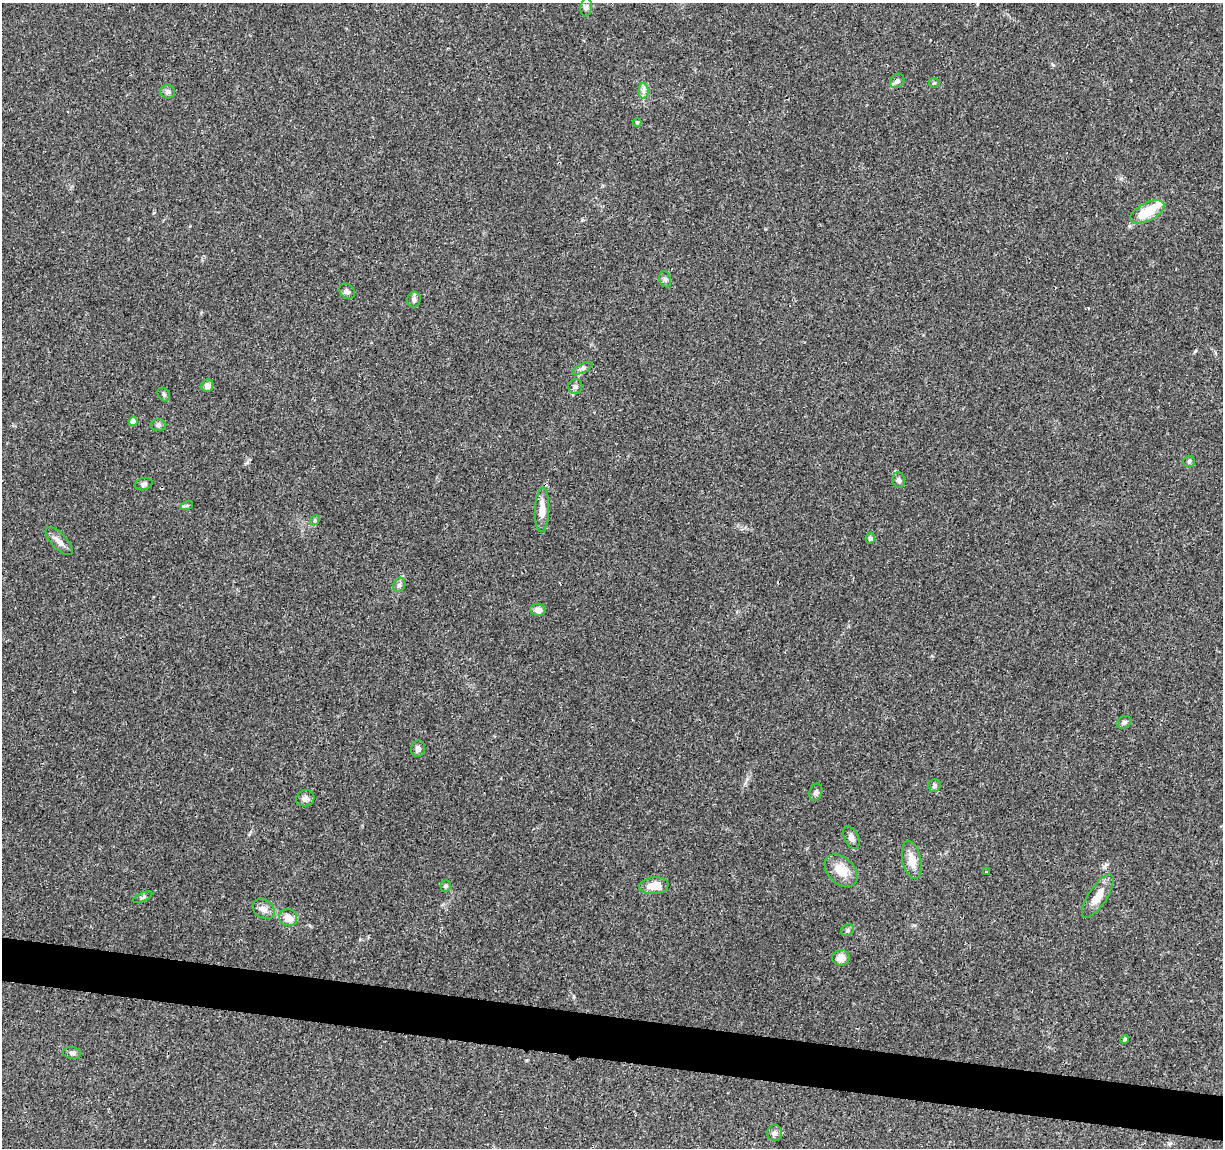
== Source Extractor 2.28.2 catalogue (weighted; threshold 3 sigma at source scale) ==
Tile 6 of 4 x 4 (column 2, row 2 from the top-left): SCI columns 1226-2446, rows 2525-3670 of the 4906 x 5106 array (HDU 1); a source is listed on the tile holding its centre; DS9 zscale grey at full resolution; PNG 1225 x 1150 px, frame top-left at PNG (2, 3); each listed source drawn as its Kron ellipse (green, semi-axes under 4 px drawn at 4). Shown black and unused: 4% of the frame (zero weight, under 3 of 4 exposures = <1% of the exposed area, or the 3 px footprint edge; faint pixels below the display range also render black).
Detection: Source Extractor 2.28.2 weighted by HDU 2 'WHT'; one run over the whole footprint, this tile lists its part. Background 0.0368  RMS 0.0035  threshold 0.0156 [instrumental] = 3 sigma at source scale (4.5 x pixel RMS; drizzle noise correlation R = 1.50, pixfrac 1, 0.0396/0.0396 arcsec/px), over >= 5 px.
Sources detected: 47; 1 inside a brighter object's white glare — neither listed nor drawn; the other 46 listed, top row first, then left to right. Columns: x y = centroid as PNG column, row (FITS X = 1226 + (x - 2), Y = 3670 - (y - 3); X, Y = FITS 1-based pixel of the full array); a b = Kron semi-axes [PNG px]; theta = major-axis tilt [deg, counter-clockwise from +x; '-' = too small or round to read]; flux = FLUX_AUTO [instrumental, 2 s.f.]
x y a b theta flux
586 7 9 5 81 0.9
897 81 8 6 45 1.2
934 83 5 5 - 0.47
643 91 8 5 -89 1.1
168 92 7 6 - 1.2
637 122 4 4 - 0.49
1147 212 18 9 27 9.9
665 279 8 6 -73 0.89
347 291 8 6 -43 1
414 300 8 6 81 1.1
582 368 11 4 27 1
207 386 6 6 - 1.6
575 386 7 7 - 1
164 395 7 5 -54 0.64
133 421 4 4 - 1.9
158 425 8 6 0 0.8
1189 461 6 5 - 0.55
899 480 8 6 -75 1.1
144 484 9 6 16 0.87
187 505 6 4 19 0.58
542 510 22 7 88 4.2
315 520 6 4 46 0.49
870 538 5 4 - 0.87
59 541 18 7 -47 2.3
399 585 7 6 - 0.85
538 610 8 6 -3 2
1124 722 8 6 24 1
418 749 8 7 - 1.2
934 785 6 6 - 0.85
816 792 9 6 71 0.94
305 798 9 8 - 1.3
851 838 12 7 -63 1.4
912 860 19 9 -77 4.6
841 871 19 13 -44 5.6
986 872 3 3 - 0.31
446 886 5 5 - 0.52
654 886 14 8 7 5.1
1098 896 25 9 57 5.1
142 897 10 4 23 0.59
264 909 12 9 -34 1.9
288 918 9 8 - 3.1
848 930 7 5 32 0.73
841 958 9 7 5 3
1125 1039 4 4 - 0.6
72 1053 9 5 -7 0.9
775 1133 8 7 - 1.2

■ ■ ■ ■

▸ **작업 지시**:
위 기록에서 "left"라는 단어가 들어 있는 줄을 모두 찾아 빠짐없이 옮겨 적으십시오.

▸ **과제 답변**:
Tile 6 of 4 x 4 (column 2, row 2 from the top-left): SCI columns 1226-2446, rows 2525-3670 of the 4906 x 5106 array (HDU 1); a source is listed on the tile holding its centre; DS9 zscale grey at full resolution; PNG 1225 x 1150 px, frame top-left at PNG (2, 3); each listed source drawn as its Kron ellipse (green, semi-axes under 4 px drawn at 4). Shown black and unused: 4% of the frame (zero weight, under 3 of 4 exposures = <1% of the exposed area, or the 3 px footprint edge; faint pixels below the display range also render black).
Sources detected: 47; 1 inside a brighter object's white glare — neither listed nor drawn; the other 46 listed, top row first, then left to right. Columns: x y = centroid as PNG column, row (FITS X = 1226 + (x - 2), Y = 3670 - (y - 3); X, Y = FITS 1-based pixel of the full array); a b = Kron semi-axes [PNG px]; theta = major-axis tilt [deg, counter-clockwise from +x; '-' = too small or round to read]; flux = FLUX_AUTO [instrumental, 2 s.f.]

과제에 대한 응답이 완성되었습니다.